In turbulent times, Femdot says there's a connection to be drawn between the logical manner of thinking that defines the scientific method and music, particularly in terms of the stereotypes and societal misconceptions that often accompany rap.

                                                                                                                                                                                                                       
 

The desire to address the world in song and apply a socially conscious attitude to music connects a lot of the rap artists breaking through to the mainstream out of the Chicago area right now.

Social awareness defines Femdot's first full-length album "Delacreme 2." Issues pertinent to a 23-year old -- racial bias, student loans, school shooters and more -- are all addressed on an album that features the rapper's experimentation with live instruments and a choir.

"That's the most difficult thing -- to get your message across without sounding like you're preaching to anybody.

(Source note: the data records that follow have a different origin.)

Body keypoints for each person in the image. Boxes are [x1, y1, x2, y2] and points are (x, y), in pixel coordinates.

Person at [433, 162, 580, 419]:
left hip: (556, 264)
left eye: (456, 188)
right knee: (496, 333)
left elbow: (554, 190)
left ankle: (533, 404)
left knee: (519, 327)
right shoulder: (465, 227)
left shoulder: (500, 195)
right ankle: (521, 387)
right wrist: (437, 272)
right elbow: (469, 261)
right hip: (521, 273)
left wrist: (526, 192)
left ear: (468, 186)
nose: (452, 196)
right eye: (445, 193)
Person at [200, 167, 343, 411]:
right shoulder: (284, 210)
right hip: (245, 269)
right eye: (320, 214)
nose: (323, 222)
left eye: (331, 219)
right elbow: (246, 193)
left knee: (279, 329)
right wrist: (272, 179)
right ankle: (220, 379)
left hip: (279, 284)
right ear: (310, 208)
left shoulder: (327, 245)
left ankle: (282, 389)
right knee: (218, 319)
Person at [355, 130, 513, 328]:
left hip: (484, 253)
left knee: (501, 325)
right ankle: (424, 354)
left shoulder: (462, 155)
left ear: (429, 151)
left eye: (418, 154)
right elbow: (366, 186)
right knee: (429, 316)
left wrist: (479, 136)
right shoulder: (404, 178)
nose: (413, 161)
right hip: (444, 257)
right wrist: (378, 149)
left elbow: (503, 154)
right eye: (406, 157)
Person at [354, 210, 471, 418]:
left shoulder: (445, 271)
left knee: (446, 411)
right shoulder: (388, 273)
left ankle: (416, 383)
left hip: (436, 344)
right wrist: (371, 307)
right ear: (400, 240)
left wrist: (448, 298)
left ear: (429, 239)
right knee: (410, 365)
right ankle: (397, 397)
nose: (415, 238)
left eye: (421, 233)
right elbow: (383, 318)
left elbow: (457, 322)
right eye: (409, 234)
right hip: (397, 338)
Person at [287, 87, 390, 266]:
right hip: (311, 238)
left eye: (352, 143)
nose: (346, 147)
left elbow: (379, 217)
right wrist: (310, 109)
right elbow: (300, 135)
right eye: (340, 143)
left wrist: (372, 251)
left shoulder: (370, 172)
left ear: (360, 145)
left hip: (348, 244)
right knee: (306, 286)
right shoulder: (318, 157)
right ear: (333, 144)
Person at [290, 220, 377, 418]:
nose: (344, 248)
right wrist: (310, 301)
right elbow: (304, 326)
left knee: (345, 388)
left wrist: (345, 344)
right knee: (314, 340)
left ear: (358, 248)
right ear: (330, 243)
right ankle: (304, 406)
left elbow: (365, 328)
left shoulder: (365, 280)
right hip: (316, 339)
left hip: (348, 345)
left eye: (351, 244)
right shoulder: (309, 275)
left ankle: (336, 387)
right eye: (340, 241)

Even gospel music doesn't preach to you. It uplifts you. So that's the main thing," said Femdot. "It was a four- or five-year process, honestly. For me, personally, it was a self-discovery thing. Every song helped me and that's why it's on there. Whether it's the good, the bad, the flaws or whatever, each song kind of gives a glimpse into how I, at the moment, view myself."

In 2013, as Chance the Rapper's "Acid Rap" mixtape was beginning to break out, shining a light on a number of city and suburban artists in the process, Femdot was a student at Penn State University afraid he might be missing his moment. That's why he transferred to DePaul.

"If I come home and do what I'm supposed to do, I think another moment will come and it may be even bigger," the rapper said of his mindset. "And that's kind of what's happening now."

As tempting as it was to put school on hold and chase success in the music industry, Femdot says it was critical to finish what he started.

"If I'm only known at the end of my career for being a rapper, than I haven't done enough and it's a waste of the gifts that I have," Femdot explained. "Earning this degree helps solidify that idea and just shows people that they can do whatever they want. There's a bunch of reasons but the overall idea is just to be more than a rapper, you know?"

• • •

Lollapalooza

When: Runs 11 a.m. to 10 p.m. Thursday, Aug. 2, through Sunday, Aug. 5

Where: Grant Park, 601 S. Michigan Ave., Chicago, lollapalooza.com

Admission: Most packages are sold out. General admission for Sunday, Aug. 5, is $120.